Manuel José dispensa apresentações. É um homem com uma obra tão vasta, tão vasta, tão vasta que a sua lista de títulos ultrapassa as duas dezenas. Mas quantos ao certo? Ah pois é… Com que então, Manuel José dispensa apresentações? Onde é que julga que vai com essa atitude? Nã, nã, nã, Manuel José tem de ser apresentado. Porque não estamos a falar de Manuel José, estamos isso sim a escrever sobre O Manuel José. O jogador campeão da 1ª divisão. O treinador das quatro Ligas dos Campeões. O homem do Cairo. Pelo meio, um trajecto de loucos entre jogos e mais jogos, títulos e mais títulos, confusões e mais confusões, a última das quais no Mali. O i liga-lhe para saber se já está recomposto do susto. Porque de resto dispensa apresentações, verdade?

Bom dia, Manuel José. Há quanto tempo…

Boa tarde, Rui. Você nem imagina a loucura aqui no Egipto.

Então?

Não dá para manter o mesmo número porque há sucessivas fugas de informação. No último ano e meio, troquei seis vezes de número. Não dá, não dá. Eles aqui são…

Loucos?

Dedicados [gargalhadas], extremamente dedicados. Isto já tem história. No Verão de 2008, por exemplo, lembro-me que se falou da minha eventual saída do Al Ahly. Sabe o que aconteceu?

Nem ideia.

Os adeptos criaram um blogue para evitar a minha saída. Alguém que escreveu o meu telefone e, pronto, metade do Egipto já sabia o meu número. A brincadeira só acabou quando troquei de telemóvel. Nem imagina a quantidade de chamadas que recebia. De 15 em 15 minutos, lá atendia uma pessoa qualquer. Até no hotel onde vivo [o Marriott, curiosamente no bairro Zamalek e na torre Zamalek, nome do maior inimigo do Ahly], tive de pedir aos funcionários para não passarem mais chamadas para o quarto.

E agora mais do mesmo.

Agora, antes, depois. Isto é incrível. Às vezes, fico a pensar para mim mesmo o que é isto que se passa aqui no Egipto? Esta adoração toda. É que não são só os adeptos do Al Ahly. Os outros também me chamam na rua, também querem trocar umas palavras comigo, também querem tocar-me e tirar fotografias. … Às vezes, pareço que estou no jardim zoológico. Sabe quando nós vamos ver os animais e apontamos olhò leão, olhò tigre, olhò aquele, aqueloutro. Nas ruas, é a mesma coisa, olhò José e lá vou eu falar com eles. Não que me dê trabalho, mas eles são uns quantos milhões.

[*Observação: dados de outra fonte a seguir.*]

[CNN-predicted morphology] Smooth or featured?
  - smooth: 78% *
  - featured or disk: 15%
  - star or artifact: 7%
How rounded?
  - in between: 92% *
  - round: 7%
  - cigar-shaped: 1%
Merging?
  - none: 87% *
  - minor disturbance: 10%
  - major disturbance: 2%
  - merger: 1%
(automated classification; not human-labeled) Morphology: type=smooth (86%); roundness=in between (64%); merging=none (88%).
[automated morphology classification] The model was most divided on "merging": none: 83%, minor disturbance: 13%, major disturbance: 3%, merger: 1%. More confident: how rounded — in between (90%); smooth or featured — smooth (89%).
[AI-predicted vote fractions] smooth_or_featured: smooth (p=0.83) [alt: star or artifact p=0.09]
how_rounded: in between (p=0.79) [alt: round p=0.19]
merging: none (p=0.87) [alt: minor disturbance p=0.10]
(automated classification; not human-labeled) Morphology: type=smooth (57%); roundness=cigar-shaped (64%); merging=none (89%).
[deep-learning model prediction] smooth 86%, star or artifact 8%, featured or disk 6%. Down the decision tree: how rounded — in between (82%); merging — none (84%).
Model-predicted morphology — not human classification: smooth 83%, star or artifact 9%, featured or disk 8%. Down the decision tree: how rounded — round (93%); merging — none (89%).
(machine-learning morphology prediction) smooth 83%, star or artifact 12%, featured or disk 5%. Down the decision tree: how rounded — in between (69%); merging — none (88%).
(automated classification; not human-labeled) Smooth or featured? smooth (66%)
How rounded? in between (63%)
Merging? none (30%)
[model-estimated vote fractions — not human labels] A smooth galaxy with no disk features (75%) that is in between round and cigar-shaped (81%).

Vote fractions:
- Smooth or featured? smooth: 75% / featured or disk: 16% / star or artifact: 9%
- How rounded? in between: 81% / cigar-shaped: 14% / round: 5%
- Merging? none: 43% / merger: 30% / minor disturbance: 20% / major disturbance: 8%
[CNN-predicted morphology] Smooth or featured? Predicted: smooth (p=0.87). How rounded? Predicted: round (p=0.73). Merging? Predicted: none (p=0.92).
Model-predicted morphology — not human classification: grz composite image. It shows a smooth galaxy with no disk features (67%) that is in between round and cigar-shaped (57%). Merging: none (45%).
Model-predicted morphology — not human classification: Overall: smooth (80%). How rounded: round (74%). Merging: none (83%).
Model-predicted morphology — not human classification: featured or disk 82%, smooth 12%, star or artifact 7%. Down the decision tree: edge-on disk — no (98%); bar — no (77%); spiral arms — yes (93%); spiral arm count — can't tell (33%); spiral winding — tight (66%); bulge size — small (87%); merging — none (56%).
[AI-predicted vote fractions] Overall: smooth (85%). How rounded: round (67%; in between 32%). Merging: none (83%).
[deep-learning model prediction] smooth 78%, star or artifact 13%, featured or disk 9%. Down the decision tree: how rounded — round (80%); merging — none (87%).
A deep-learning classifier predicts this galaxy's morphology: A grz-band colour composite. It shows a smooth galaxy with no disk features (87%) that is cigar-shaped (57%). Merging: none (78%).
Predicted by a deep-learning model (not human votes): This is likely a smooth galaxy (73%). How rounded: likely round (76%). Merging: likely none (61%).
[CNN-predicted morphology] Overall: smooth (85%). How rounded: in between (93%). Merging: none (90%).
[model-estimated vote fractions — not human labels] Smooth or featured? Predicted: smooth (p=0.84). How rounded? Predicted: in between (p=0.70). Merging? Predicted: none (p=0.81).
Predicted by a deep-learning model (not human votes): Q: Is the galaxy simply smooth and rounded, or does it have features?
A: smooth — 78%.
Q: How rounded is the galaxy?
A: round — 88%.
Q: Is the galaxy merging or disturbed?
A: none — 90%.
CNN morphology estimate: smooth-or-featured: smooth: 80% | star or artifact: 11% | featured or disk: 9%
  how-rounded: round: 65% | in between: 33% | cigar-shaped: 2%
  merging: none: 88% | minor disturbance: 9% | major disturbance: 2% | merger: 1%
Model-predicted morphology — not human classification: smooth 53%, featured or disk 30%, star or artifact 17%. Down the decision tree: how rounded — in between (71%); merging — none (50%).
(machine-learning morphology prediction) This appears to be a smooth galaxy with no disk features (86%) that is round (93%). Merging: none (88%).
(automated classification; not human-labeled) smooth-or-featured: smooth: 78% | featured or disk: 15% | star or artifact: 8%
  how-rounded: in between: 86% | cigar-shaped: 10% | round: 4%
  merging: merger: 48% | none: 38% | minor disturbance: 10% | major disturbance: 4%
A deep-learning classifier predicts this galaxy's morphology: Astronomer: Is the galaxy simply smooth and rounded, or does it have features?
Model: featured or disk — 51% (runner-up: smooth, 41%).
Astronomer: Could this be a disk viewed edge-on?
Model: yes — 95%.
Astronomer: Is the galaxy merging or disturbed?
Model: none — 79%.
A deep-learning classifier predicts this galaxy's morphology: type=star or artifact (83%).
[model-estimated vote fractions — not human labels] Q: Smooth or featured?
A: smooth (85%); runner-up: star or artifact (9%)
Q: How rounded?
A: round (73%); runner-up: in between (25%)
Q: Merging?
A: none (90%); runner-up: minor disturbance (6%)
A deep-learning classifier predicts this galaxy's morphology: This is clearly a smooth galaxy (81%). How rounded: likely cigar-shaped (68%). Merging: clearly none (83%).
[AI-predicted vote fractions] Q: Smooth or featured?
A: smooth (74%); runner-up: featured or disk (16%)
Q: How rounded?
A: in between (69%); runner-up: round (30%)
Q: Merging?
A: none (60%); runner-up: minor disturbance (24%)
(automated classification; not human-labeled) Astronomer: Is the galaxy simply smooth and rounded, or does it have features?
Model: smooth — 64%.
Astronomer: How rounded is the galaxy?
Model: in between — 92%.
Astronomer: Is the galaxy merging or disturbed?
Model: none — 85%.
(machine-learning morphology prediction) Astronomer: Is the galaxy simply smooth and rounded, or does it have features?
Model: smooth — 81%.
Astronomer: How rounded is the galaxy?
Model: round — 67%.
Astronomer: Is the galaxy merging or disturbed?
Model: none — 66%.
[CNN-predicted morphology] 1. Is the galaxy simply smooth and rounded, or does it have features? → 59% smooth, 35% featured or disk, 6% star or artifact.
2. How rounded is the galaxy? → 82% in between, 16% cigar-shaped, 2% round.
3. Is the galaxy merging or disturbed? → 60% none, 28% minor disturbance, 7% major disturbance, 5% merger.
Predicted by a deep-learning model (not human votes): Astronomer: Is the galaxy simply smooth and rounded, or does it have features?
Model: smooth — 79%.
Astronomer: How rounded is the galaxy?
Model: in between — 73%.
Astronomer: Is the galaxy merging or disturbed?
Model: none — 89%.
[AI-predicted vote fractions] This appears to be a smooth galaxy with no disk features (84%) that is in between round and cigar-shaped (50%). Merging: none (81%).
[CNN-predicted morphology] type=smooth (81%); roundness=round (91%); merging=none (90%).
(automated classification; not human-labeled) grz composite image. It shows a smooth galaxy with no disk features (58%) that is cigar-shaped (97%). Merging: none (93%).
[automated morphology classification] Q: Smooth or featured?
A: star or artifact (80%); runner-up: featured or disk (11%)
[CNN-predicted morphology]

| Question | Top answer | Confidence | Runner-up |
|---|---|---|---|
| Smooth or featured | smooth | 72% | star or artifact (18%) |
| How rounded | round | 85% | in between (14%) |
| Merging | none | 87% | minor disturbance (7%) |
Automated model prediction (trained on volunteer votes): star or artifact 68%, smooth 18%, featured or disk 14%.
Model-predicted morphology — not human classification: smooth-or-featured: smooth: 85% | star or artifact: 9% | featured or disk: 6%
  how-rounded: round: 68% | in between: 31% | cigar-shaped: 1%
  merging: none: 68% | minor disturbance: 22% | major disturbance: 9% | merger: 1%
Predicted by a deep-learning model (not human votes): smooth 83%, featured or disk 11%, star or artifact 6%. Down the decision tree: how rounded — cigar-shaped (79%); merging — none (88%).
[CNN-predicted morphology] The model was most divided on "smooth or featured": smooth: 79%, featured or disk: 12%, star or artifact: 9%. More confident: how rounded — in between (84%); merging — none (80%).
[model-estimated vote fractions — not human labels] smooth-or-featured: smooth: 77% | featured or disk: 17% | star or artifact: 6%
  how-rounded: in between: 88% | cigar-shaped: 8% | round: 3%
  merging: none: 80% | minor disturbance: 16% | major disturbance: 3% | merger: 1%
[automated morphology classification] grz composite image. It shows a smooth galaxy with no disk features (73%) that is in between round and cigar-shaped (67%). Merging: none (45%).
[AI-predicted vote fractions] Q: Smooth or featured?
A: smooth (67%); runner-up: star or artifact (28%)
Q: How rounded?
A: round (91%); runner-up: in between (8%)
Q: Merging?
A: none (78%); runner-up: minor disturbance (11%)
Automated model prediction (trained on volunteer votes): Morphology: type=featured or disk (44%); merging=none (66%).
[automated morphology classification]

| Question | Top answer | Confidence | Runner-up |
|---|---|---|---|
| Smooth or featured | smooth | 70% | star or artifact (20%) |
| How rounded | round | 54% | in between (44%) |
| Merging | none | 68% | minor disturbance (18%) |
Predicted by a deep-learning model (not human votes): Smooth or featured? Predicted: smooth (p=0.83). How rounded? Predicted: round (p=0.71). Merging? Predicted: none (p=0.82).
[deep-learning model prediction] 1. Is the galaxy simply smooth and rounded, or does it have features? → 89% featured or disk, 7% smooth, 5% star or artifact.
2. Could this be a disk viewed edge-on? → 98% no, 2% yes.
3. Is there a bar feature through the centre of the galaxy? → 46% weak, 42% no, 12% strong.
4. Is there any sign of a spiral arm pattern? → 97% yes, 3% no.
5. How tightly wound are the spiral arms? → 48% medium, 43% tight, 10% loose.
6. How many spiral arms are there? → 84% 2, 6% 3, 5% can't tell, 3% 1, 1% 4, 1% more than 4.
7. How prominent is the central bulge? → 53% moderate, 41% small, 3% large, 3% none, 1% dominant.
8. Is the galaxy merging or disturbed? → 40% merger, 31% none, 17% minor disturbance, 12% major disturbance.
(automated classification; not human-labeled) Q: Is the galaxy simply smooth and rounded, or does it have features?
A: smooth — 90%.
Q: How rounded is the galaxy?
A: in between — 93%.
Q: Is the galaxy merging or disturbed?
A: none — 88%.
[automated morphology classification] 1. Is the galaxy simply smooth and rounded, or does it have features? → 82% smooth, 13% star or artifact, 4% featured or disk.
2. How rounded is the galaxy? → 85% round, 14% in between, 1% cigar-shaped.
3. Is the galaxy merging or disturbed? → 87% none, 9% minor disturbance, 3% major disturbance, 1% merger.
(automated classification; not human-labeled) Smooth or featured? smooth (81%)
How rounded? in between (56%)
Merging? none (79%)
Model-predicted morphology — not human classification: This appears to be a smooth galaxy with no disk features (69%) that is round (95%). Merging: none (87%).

Então deve estar mais à vontade nos jogos fora.

Qual quê?! Isto não é só no Cairo. A devoção deles pelo futebol é uma coisa extraordinária, e aprendi isso muito cedo. Em 2002, na minha primeira passagem pelo Al Ahly, ganhámos 6-1 ao Zamalek. É um dérbi como o Benfica-Sporting mas potencializado sei lá eu quantas vezes. O treinador do Zamalek, um alemão qualquer, foi demitido no dia seguinte. Num outro Ahly-Zamalek, o Flávio, um fantástico avançado nosso, de origem angolana, aquele que esteve no Mundial-2006 e marcou ao Irão de cabeça, sabe?

Sim, agora sim.

Esse Flávio falhou um penálti num dérbi que ganhámos por três ou quatro. Sabe o que lhe aconteceu? Alguns adeptos do Al Ahly vaiaram-no nos jogos seguintes. Às vezes, nos treinos. É a loucura.

Dizia-me que não podia andar à vontade no Egipto.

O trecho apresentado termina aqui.